Posts Tagged ‘in the mix’

In The Mix…predicting the future; releasing healthcare claims; and $1.5 millions awarded to data privacy

Tuesday, November 30th, 2010

Some people out there think they can predict the future by scraping content off the web. Does it work simply because web 2.0 technologies are great at creating echo chambers? Is this just another way of amplifying that echo chamber and generating yet more self-fulfilling trend prophecies? See the Future with a Search (MIT Technology Review)

The U.S. Office of Personnel Management wants to create a huge database that contains healthcare claims of millions of. Many are concerned for how the data will be protected and used. More federal health database details coming following privacy alarm (Computer World)

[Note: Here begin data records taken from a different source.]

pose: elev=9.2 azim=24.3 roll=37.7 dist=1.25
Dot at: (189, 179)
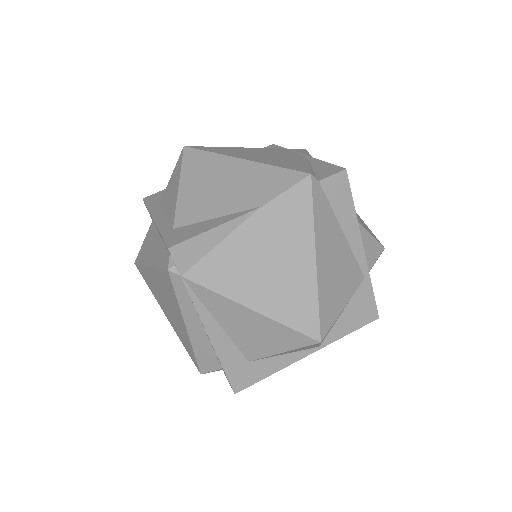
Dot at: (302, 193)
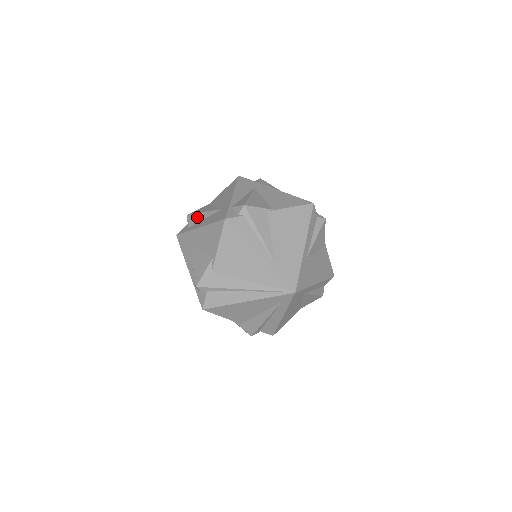
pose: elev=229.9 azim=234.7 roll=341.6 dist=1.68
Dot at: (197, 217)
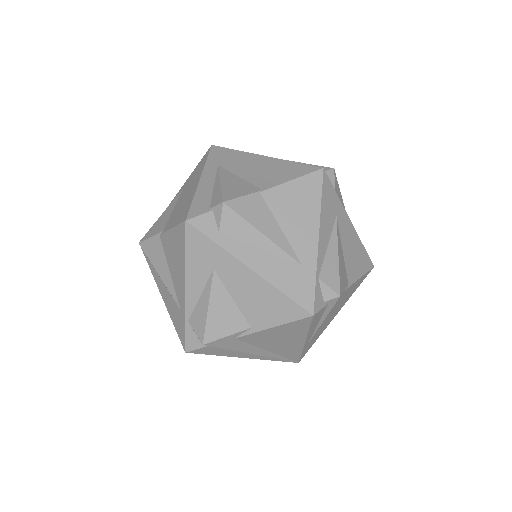
Dot at: (246, 231)
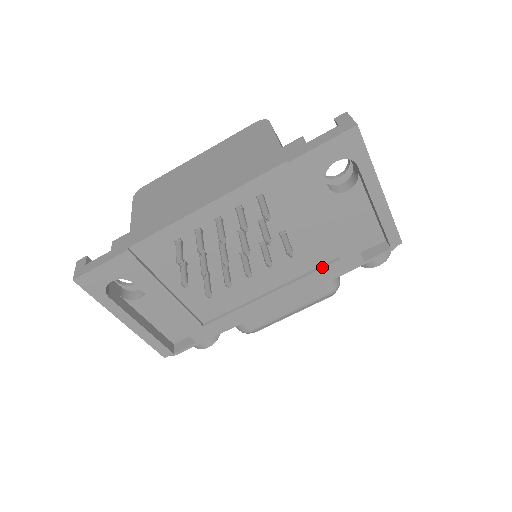
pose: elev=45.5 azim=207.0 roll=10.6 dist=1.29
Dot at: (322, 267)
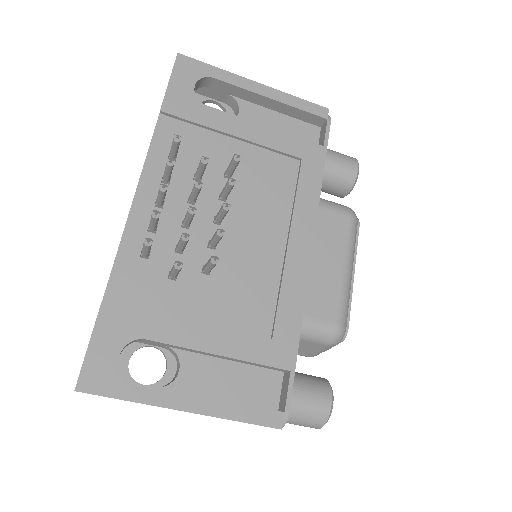
Dot at: (298, 178)
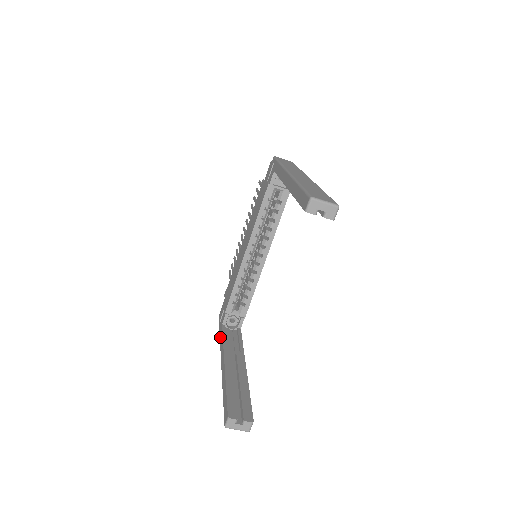
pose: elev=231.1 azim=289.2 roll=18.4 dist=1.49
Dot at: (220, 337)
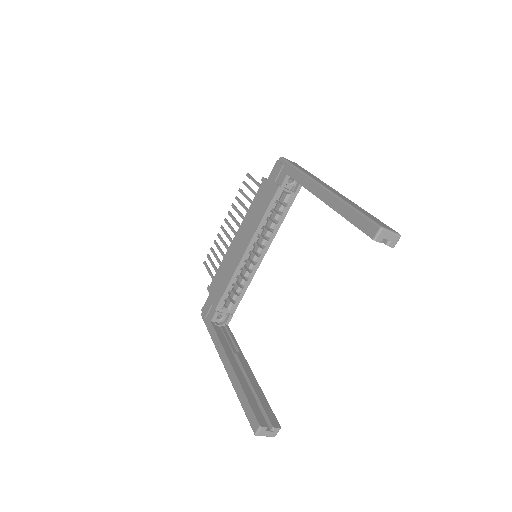
Dot at: (212, 335)
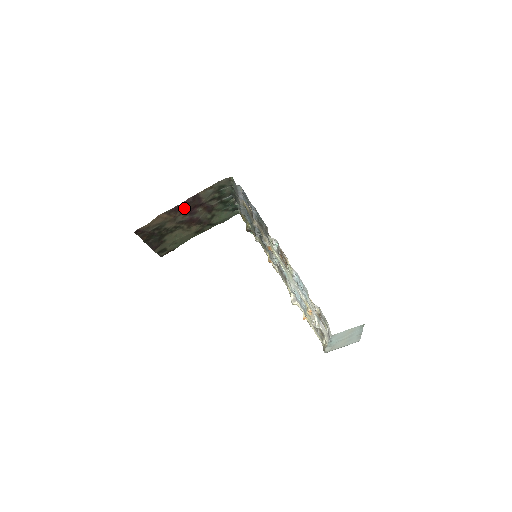
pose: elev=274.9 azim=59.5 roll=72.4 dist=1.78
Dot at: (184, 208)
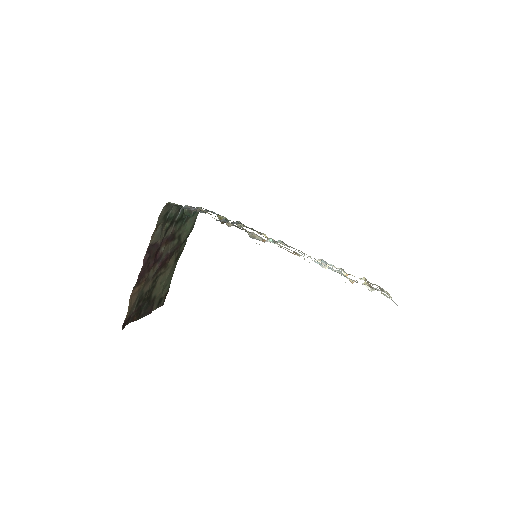
Dot at: (147, 266)
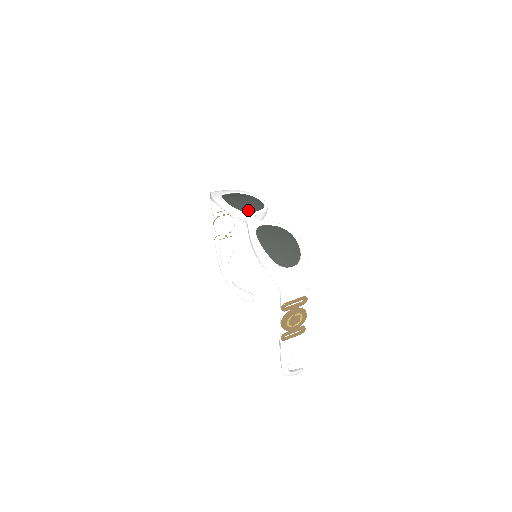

Researchers at Purdue were awarded $1.5 million to investigate how well current techniques for anonymizing data are working and whether there’s a need for better methods. It would be interesting to know what they think of differential privacy. They  appear to be actually doing the dirty work of figuring out whether theoretical re-identification is more than just a theory. National Science Foundation Funds Purdue Data-Anonymization Project (Threat Post)

In the mix…data-sharing’s impact on Alzheimer’s research, the limits of a Do Not Track registry, meaning of data ownership and more

Friday, August 13th, 2010

1)  It’s heartening that an article on how data-sharing led to a breakthrough in Alzheimer’s research is the Most Emailed article on the NYTimes website right now. The reasons for resisting data-sharing are the same in so many contexts:

At first, the collaboration struck many scientists as worrisome — they would be giving up ownership of data, and anyone could use it, publish papers, maybe even misinterpret it and publish information that was wrong.

But Alzheimer’s researchers and drug companies realized they had little choice.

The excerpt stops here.